A Test for Trump and His Rivals

A little more than six weeks before the Iowa caucuses, the race for the Republican presidential nomination looks like it’s over before it’s begun. But one question critical to the GOP’s chances next year is still open, and the primaries will help answer it: Can Republicans get out the vote?

Polls testify to Donald Trump’s popularity with the base. What they don’t show is whether he has the campaign organization to turn his lead on paper into an equally conclusive result when the ballots are counted. His rivals, chief among them Ron DeSantis and Nikki Haley, need two things to be true to have a shot at overcoming him.

First, the polls will have to be wrong about who actually shows up for the caucuses and primaries. It’s tricky enough to predict who votes in general elections. In primaries and caucuses the electorate is much smaller—and in open primaries, independents, and Democrats can cast ballots in the Republican contest.
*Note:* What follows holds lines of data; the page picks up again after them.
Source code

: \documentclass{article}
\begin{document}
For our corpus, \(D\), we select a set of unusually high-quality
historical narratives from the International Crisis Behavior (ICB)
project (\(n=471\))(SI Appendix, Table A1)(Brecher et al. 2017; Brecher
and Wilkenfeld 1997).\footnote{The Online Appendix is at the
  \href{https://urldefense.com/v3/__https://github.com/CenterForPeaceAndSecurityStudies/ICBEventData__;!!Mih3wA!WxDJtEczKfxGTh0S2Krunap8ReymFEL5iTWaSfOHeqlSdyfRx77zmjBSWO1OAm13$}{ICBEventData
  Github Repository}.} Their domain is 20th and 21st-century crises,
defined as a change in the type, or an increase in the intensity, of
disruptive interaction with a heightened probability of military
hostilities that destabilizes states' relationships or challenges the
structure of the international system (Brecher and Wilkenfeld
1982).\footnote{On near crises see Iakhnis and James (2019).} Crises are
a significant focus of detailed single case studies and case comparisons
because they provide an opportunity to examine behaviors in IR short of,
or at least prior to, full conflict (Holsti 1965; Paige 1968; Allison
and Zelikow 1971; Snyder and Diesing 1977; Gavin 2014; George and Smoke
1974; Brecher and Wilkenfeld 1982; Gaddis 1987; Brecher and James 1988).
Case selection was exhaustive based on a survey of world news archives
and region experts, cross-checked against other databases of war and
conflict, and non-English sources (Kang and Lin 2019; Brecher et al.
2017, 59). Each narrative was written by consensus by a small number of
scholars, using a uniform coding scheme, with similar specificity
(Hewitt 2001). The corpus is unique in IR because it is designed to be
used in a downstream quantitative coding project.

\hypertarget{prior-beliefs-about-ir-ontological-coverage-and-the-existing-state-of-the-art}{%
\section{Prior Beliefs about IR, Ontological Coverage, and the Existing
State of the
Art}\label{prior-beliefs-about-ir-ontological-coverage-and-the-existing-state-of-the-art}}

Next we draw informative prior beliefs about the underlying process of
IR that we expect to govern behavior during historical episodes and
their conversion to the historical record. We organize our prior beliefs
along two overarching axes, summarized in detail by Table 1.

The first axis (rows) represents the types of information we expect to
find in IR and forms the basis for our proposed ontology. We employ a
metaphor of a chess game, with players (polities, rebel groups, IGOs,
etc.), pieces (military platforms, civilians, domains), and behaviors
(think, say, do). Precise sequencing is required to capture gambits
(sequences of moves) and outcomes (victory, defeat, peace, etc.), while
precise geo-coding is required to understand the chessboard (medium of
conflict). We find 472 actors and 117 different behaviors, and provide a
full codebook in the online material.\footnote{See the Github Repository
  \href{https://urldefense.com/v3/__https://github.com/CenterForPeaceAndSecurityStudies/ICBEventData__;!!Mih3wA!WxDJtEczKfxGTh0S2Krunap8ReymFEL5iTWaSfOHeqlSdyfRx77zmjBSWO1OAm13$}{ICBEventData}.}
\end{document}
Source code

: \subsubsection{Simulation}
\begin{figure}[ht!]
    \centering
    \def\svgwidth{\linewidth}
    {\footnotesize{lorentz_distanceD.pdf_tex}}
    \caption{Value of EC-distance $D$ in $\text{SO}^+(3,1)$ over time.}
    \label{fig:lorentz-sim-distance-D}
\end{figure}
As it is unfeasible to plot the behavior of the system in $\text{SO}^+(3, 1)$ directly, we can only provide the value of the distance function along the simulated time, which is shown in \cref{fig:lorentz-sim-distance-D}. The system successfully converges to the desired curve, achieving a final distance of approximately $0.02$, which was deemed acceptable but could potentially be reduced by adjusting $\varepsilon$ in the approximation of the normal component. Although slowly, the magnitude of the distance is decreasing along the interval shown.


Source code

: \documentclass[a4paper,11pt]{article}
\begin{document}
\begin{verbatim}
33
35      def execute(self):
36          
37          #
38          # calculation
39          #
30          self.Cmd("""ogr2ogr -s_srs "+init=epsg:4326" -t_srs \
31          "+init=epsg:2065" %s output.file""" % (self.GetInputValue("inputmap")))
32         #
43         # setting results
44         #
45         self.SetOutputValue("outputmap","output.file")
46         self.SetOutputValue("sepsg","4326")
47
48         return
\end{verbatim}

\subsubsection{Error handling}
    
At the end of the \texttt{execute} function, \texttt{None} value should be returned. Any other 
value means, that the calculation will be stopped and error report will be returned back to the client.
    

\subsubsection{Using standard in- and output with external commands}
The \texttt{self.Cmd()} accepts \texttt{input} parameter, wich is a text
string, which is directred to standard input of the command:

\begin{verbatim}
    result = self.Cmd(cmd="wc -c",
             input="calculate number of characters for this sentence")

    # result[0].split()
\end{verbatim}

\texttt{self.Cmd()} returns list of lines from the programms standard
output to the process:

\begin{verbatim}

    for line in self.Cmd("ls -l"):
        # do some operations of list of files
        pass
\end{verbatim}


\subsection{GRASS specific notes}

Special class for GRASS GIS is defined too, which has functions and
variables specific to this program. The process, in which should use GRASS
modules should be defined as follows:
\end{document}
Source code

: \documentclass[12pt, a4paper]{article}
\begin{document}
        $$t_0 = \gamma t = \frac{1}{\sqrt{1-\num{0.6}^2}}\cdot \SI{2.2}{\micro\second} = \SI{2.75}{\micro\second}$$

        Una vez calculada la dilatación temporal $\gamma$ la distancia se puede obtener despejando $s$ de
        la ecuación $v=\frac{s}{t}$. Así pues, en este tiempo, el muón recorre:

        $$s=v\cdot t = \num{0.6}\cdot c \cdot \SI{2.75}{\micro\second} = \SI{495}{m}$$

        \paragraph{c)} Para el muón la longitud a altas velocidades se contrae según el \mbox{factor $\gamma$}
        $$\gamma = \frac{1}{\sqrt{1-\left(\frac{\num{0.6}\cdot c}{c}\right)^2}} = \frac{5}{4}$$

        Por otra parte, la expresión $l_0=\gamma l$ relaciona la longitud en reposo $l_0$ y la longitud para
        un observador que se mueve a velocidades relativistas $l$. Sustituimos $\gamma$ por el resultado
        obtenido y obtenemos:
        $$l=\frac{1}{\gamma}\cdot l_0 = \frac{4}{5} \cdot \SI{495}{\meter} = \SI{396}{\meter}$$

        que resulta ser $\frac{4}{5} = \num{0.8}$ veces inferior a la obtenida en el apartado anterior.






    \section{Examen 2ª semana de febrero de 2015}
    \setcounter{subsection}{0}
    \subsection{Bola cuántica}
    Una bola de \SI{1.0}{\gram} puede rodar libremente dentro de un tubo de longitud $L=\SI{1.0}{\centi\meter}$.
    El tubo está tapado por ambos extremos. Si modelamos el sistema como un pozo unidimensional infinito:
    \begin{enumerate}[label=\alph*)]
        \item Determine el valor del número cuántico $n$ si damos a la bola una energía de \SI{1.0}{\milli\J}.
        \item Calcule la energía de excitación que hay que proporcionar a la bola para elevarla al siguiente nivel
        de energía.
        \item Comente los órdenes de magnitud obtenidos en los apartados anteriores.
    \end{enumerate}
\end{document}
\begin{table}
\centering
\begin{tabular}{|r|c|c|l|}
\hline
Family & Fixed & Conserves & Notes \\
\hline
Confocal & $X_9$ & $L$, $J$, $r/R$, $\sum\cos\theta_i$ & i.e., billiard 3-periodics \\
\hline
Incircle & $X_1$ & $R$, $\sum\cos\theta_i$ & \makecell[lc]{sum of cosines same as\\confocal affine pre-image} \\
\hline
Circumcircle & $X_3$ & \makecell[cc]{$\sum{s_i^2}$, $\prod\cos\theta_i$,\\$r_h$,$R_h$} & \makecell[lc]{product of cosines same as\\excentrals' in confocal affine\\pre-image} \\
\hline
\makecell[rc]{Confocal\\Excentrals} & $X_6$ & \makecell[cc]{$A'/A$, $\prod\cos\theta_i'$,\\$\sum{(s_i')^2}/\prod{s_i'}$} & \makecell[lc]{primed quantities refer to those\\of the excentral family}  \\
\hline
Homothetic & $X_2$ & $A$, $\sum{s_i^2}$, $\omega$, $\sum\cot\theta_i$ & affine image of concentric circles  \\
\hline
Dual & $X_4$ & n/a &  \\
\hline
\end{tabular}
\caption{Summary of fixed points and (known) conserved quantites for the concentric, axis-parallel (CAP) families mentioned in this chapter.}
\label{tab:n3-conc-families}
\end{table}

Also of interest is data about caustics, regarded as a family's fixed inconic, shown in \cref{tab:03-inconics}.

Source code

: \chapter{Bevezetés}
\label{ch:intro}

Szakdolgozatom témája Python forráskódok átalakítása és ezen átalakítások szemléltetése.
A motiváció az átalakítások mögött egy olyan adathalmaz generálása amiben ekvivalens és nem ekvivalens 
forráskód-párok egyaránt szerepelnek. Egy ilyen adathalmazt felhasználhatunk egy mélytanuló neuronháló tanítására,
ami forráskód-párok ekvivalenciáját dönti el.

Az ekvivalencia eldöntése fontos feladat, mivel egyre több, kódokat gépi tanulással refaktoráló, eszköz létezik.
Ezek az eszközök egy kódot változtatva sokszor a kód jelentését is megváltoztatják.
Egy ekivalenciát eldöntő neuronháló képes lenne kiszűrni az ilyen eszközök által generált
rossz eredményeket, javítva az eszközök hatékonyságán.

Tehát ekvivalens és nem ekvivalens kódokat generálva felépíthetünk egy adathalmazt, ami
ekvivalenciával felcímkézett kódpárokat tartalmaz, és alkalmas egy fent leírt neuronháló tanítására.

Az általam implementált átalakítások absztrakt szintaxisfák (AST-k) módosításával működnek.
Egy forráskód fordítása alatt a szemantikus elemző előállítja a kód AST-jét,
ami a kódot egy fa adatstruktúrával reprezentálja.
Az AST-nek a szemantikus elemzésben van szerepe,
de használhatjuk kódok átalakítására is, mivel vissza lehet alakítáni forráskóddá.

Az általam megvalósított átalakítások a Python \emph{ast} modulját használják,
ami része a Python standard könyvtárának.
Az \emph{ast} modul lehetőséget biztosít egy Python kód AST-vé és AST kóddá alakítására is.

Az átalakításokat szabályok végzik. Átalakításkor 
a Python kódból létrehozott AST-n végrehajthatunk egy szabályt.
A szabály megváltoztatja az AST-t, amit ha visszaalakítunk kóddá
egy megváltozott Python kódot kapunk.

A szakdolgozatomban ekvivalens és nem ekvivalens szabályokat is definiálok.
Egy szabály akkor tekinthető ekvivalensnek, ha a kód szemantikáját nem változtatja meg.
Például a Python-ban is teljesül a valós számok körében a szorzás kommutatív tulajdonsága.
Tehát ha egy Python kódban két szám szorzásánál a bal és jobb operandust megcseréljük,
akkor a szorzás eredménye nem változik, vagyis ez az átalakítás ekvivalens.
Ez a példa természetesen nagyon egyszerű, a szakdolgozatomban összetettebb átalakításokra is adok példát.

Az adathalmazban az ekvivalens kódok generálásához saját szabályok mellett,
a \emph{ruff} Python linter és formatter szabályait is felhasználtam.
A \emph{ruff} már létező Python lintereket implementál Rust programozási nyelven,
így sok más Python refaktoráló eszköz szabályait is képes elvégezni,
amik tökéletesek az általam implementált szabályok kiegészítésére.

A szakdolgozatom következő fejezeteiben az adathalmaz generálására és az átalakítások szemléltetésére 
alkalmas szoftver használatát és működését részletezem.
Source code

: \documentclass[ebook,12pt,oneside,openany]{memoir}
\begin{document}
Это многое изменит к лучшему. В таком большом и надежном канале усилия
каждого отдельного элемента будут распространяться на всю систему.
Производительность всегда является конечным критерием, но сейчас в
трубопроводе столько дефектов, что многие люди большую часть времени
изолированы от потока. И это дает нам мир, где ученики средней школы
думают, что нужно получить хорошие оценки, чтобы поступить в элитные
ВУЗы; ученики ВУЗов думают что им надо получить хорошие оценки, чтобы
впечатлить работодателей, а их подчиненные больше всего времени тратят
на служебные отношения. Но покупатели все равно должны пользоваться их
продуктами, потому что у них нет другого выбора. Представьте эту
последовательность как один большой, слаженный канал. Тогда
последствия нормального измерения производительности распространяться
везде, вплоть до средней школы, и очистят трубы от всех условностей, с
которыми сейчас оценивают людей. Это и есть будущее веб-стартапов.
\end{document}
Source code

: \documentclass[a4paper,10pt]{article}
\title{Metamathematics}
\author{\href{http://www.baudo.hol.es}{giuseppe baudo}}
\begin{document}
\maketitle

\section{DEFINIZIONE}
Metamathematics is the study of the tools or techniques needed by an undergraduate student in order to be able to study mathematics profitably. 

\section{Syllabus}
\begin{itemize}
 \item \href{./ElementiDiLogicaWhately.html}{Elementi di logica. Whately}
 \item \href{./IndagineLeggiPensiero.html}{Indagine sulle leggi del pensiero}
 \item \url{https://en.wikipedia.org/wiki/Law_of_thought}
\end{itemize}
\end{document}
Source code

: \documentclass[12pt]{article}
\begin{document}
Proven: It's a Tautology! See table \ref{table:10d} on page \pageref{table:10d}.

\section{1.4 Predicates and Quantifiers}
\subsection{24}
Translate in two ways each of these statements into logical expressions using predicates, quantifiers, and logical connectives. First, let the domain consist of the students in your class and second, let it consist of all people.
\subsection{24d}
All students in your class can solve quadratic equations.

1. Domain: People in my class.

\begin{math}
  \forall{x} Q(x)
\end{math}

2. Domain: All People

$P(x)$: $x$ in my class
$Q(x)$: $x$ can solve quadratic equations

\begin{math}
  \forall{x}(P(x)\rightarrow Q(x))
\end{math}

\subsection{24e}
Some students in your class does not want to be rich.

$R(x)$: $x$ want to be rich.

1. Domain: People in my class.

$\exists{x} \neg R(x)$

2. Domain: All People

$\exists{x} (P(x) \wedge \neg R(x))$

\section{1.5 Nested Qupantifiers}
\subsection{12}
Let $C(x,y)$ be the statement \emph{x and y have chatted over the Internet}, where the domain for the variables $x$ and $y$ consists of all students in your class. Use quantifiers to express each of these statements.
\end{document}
In 2016, Trump was often the beneficiary of crossover voting in primaries, while caucuses—where only the most ideologically orthodox conservative Republicans tend to vote—rewarded candidates like Ted Cruz, who beat Trump in Iowa that year. DeSantis has pitched his campaign to conservatives, both those who like Trump but question his electability or performance as president and those who think Trump was insufficiently principled. The Florida governor’s strategy rests on the hope that voters will be more ideological than pollsters expect. Haley, on the other hand, stands to benefit if the primary electorate is less Republican and ideologically conservative; she does well with independents and has crossover appeal with Democrats.

The second thing Trump’s rivals need to be true involves skill, not luck: They need their voter mobilization operations to be better than his. If the electorate doesn’t reflect the mix of voters that pollsters assume; if some Trump supporters, overconfident of victory, don’t show up; and if his campaign doesn’t work to make sure its turnout matches or exceeds his lead in the polls, the outcome will be an upset win for a rival or a dispiriting victory for Trump.

The latter would be a grave warning about GOP readiness for next November.

This primary season will probably not be a long one, however. For DeSantis, everything depends on Iowa; if he can’t beat Trump, he must at least finish closer to Trump than to Haley, to give him momentum going into New Hampshire. The Florida governor ranks a dismal fourth in recent New Hampshire polls, trailing Trump, Haley, and also Chris Christie. If he places fourth, or even third, in the Granite State primary on Jan. 23, DeSantis’ campaign will be sunk, since the next major battle, on Feb. 24, is on Haley’s home turf in South Carolina.

Haley has more leeway; if she avoids embarrassment in Iowa, she can look forward to ascending prospects in New Hampshire and then South Carolina. But after that?

Haley’s profile—hawkish on foreign policy, critical of government spending, circumspect about abortion and attractive to independents—is reminiscent of John McCain’s. The late Arizona Republican won the nomination in 2008, but today’s party is very different from that of 15 years ago, and even in 2000 Republicans preferred George W. Bush to McCain.

On the issues, it’s hard to imagine DeSantis voters opting for Haley over Trump as their second choice—unless, in the end, Trump himself is the issue.

Trump has declined to have his mettle tested by taking part in the GOP candidate debates, which has kept him above the fray but has done nothing to reassure Republicans with doubts about his electability. DeSantis, as Trump’s top rival early on, only lost ground by appearing alongside lesser challengers, even as his presence drew more eyes to the spectacle. Now DeSantis is set to debate the Democratic governor of California, Gavin Newsom, on Nov. 30—but less than a week later he will again be just one contender among many at the Dec. 6 GOP debate in Tuscaloosa.

Haley, meanwhile, must wonder when Christie will give up the ghost. He polls in double-digits in New Hampshire, but whatever Haley stands to gain from the possibility that Christie will humiliate DeSantis there, she loses by the fact that Christie’s support clearly comes at the expense of her own.

The path to the nomination for anyone other than Trump is exceedingly narrow.

Yet if Trump is annoyed that he has to fight for the nomination at all, and others are dismayed that voters won’t give them a chance, Republicans are still better off than the Democrats. The GOP will test Trump before it nominates him again—but no one dares test Joe Biden, because Democrats know he would fail.